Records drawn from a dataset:

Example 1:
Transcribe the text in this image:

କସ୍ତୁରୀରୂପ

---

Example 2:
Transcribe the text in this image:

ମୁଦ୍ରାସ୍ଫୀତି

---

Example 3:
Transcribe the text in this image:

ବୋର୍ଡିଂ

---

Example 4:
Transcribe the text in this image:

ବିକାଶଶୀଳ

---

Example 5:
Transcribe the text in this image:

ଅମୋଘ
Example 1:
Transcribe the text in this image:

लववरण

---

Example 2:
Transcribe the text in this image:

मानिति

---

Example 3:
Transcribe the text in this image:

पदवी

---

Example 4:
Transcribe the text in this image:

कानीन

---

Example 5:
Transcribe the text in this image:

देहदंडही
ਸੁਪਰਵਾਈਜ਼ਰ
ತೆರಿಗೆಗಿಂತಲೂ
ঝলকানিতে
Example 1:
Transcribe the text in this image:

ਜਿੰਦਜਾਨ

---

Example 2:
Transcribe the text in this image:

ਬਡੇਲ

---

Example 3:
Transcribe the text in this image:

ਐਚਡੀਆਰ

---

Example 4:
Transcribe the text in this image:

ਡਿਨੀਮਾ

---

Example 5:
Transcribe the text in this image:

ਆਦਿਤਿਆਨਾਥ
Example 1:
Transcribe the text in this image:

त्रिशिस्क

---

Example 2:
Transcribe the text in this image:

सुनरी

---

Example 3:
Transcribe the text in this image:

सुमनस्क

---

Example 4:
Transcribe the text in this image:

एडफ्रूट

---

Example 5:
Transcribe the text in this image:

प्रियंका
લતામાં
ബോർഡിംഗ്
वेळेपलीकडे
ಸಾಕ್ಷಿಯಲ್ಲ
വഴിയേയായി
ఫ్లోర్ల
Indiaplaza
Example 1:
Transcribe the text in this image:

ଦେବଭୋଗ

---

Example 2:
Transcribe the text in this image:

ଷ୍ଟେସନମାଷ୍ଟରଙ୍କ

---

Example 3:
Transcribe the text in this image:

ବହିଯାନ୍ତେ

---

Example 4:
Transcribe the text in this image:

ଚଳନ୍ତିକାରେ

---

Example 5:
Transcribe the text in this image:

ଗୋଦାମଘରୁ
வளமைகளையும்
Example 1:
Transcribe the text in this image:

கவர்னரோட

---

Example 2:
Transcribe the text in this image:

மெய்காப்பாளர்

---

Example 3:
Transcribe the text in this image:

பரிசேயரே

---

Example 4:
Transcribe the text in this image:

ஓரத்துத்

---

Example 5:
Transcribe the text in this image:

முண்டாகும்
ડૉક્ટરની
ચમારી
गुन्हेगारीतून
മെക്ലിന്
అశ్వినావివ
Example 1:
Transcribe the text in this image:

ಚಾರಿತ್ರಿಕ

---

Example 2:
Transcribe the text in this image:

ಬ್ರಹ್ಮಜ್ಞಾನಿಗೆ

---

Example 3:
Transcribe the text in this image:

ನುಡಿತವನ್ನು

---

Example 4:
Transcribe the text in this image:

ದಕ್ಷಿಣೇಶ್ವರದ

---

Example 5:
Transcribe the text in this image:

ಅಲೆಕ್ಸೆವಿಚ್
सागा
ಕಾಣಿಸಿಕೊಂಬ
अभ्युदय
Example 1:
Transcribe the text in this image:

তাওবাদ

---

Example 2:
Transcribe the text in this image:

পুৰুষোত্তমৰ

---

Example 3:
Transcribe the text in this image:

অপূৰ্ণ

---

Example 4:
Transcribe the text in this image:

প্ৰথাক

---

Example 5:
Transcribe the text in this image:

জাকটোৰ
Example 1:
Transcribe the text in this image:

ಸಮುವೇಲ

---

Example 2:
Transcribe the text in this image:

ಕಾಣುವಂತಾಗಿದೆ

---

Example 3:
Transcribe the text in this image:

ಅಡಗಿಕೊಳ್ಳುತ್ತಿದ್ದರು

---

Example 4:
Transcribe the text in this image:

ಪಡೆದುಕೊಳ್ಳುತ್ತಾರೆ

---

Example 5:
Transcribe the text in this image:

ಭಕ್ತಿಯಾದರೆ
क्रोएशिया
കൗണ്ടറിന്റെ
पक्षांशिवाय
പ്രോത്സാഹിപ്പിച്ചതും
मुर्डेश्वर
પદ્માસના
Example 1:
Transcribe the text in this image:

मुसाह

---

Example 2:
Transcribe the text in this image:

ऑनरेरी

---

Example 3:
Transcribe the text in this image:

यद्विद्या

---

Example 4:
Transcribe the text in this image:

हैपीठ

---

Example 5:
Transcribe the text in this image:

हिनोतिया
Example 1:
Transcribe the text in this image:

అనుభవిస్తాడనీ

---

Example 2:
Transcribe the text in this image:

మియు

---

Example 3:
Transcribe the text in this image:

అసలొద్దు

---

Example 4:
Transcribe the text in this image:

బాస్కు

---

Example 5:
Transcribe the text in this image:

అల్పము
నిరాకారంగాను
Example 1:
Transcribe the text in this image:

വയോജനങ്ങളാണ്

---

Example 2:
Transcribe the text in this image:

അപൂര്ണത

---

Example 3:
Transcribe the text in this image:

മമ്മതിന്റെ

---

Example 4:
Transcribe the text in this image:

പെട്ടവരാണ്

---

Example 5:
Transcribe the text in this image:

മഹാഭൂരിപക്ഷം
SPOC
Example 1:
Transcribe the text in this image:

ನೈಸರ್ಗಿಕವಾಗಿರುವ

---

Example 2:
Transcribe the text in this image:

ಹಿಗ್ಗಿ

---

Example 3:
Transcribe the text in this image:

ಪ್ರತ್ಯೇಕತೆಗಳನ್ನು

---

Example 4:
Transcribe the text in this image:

- INSTRUCTIONS TO FOLLOW -
Recopy all of the records verbatim.

- ANSWER SECTION -
Example 1:
Transcribe the text in this image:

କସ୍ତୁରୀରୂପ

---

Example 2:
Transcribe the text in this image:

ମୁଦ୍ରାସ୍ଫୀତି

---

Example 3:
Transcribe the text in this image:

ବୋର୍ଡିଂ

---

Example 4:
Transcribe the text in this image:

ବିକାଶଶୀଳ

---

Example 5:
Transcribe the text in this image:

ଅମୋଘ
Example 1:
Transcribe the text in this image:

लववरण

---

Example 2:
Transcribe the text in this image:

मानिति

---

Example 3:
Transcribe the text in this image:

पदवी

---

Example 4:
Transcribe the text in this image:

कानीन

---

Example 5:
Transcribe the text in this image:

देहदंडही
ਸੁਪਰਵਾਈਜ਼ਰ
ತೆರಿಗೆಗಿಂತಲೂ
ঝলকানিতে
Example 1:
Transcribe the text in this image:

ਜਿੰਦਜਾਨ

---

Example 2:
Transcribe the text in this image:

ਬਡੇਲ

---

Example 3:
Transcribe the text in this image:

ਐਚਡੀਆਰ

---

Example 4:
Transcribe the text in this image:

ਡਿਨੀਮਾ

---

Example 5:
Transcribe the text in this image:

ਆਦਿਤਿਆਨਾਥ
Example 1:
Transcribe the text in this image:

त्रिशिस्क

---

Example 2:
Transcribe the text in this image:

सुनरी

---

Example 3:
Transcribe the text in this image:

सुमनस्क

---

Example 4:
Transcribe the text in this image:

एडफ्रूट

---

Example 5:
Transcribe the text in this image:

प्रियंका
લતામાં
ബോർഡിംഗ്
वेळेपलीकडे
ಸಾಕ್ಷಿಯಲ್ಲ
വഴിയേയായി
ఫ్లోర్ల
Indiaplaza
Example 1:
Transcribe the text in this image:

ଦେବଭୋଗ

---

Example 2:
Transcribe the text in this image:

ଷ୍ଟେସନମାଷ୍ଟରଙ୍କ

---

Example 3:
Transcribe the text in this image:

ବହିଯାନ୍ତେ

---

Example 4:
Transcribe the text in this image:

ଚଳନ୍ତିକାରେ

---

Example 5:
Transcribe the text in this image:

ଗୋଦାମଘରୁ
வளமைகளையும்
Example 1:
Transcribe the text in this image:

கவர்னரோட

---

Example 2:
Transcribe the text in this image:

மெய்காப்பாளர்

---

Example 3:
Transcribe the text in this image:

பரிசேயரே

---

Example 4:
Transcribe the text in this image:

ஓரத்துத்

---

Example 5:
Transcribe the text in this image:

முண்டாகும்
ડૉક્ટરની
ચમારી
गुन्हेगारीतून
മെക്ലിന്
అశ్వినావివ
Example 1:
Transcribe the text in this image:

ಚಾರಿತ್ರಿಕ

---

Example 2:
Transcribe the text in this image:

ಬ್ರಹ್ಮಜ್ಞಾನಿಗೆ

---

Example 3:
Transcribe the text in this image:

ನುಡಿತವನ್ನು

---

Example 4:
Transcribe the text in this image:

ದಕ್ಷಿಣೇಶ್ವರದ

---

Example 5:
Transcribe the text in this image:

ಅಲೆಕ್ಸೆವಿಚ್
सागा
ಕಾಣಿಸಿಕೊಂಬ
अभ्युदय
Example 1:
Transcribe the text in this image:

তাওবাদ

---

Example 2:
Transcribe the text in this image:

পুৰুষোত্তমৰ

---

Example 3:
Transcribe the text in this image:

অপূৰ্ণ

---

Example 4:
Transcribe the text in this image:

প্ৰথাক

---

Example 5:
Transcribe the text in this image:

জাকটোৰ
Example 1:
Transcribe the text in this image:

ಸಮುವೇಲ

---

Example 2:
Transcribe the text in this image:

ಕಾಣುವಂತಾಗಿದೆ

---

Example 3:
Transcribe the text in this image:

ಅಡಗಿಕೊಳ್ಳುತ್ತಿದ್ದರು

---

Example 4:
Transcribe the text in this image:

ಪಡೆದುಕೊಳ್ಳುತ್ತಾರೆ

---

Example 5:
Transcribe the text in this image:

ಭಕ್ತಿಯಾದರೆ
क्रोएशिया
കൗണ്ടറിന്റെ
पक्षांशिवाय
പ്രോത്സാഹിപ്പിച്ചതും
मुर्डेश्वर
પદ્માસના
Example 1:
Transcribe the text in this image:

मुसाह

---

Example 2:
Transcribe the text in this image:

ऑनरेरी

---

Example 3:
Transcribe the text in this image:

यद्विद्या

---

Example 4:
Transcribe the text in this image:

हैपीठ

---

Example 5:
Transcribe the text in this image:

हिनोतिया
Example 1:
Transcribe the text in this image:

అనుభవిస్తాడనీ

---

Example 2:
Transcribe the text in this image:

మియు

---

Example 3:
Transcribe the text in this image:

అసలొద్దు

---

Example 4:
Transcribe the text in this image:

బాస్కు

---

Example 5:
Transcribe the text in this image:

అల్పము
నిరాకారంగాను
Example 1:
Transcribe the text in this image:

വയോജനങ്ങളാണ്

---

Example 2:
Transcribe the text in this image:

അപൂര്ണത

---

Example 3:
Transcribe the text in this image:

മമ്മതിന്റെ

---

Example 4:
Transcribe the text in this image:

പെട്ടവരാണ്

---

Example 5:
Transcribe the text in this image:

മഹാഭൂരിപക്ഷം
SPOC
Example 1:
Transcribe the text in this image:

ನೈಸರ್ಗಿಕವಾಗಿರುವ

---

Example 2:
Transcribe the text in this image:

ಹಿಗ್ಗಿ

---

Example 3:
Transcribe the text in this image:

ಪ್ರತ್ಯೇಕತೆಗಳನ್ನು

---

Example 4:
Transcribe the text in this image:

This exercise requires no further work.